Your copy should match the records exactly, except that it contains no pictures.

Stored items:
- Opening Delimiter -

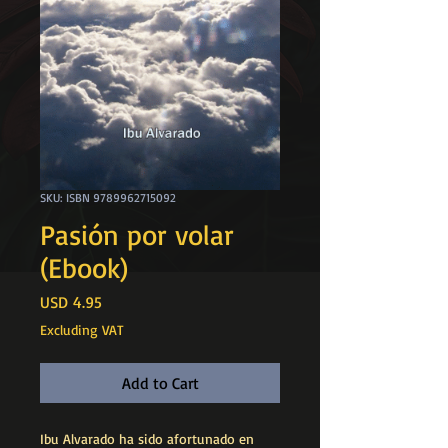
SKU: ISBN 9789962715092
Pasión por volar
(Ebook)
Price
USD 4.95
Excluding VAT
Add to Cart
Ibu Alvarado ha sido afortunado en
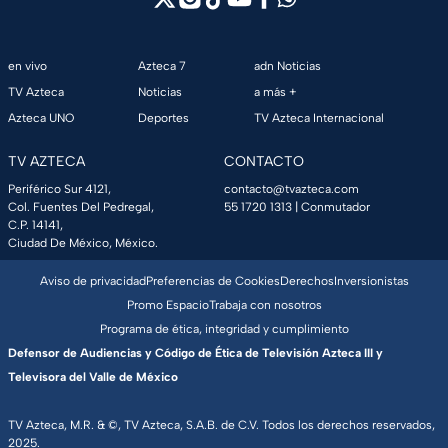
en vivo
Azteca 7
adn Noticias
TV Azteca
Noticias
a más +
Azteca UNO
Deportes
TV Azteca Internacional
TV AZTECA
CONTACTO
Periférico Sur 4121,
contacto@tvazteca.com
Col. Fuentes Del Pedregal,
55 1720 1313
| Conmutador
C.P. 14141,
Ciudad De México, México.
Aviso de privacidad
Preferencias de Cookies
Derechos
Inversionistas
Promo Espacio
Trabaja con nosotros
Programa de ética, integridad y cumplimiento
Defensor de Audiencias y Código de Ética de Televisión Azteca III y
Televisora del Valle de México
TV Azteca, M.R. & ©, TV Azteca, S.A.B. de C.V. Todos los derechos reservados,
2025.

- Closing Delimiter -

§ **Exercise solution**:
SKU: ISBN 9789962715092
Pasión por volar
(Ebook)
Price
USD 4.95
Excluding VAT
Add to Cart
Ibu Alvarado ha sido afortunado en
en vivo
Azteca 7
adn Noticias
TV Azteca
Noticias
a más +
Azteca UNO
Deportes
TV Azteca Internacional
TV AZTECA
CONTACTO
Periférico Sur 4121,
contacto@tvazteca.com
Col. Fuentes Del Pedregal,
55 1720 1313
| Conmutador
C.P. 14141,
Ciudad De México, México.
Aviso de privacidad
Preferencias de Cookies
Derechos
Inversionistas
Promo Espacio
Trabaja con nosotros
Programa de ética, integridad y cumplimiento
Defensor de Audiencias y Código de Ética de Televisión Azteca III y
Televisora del Valle de México
TV Azteca, M.R. & ©, TV Azteca, S.A.B. de C.V. Todos los derechos reservados,
2025.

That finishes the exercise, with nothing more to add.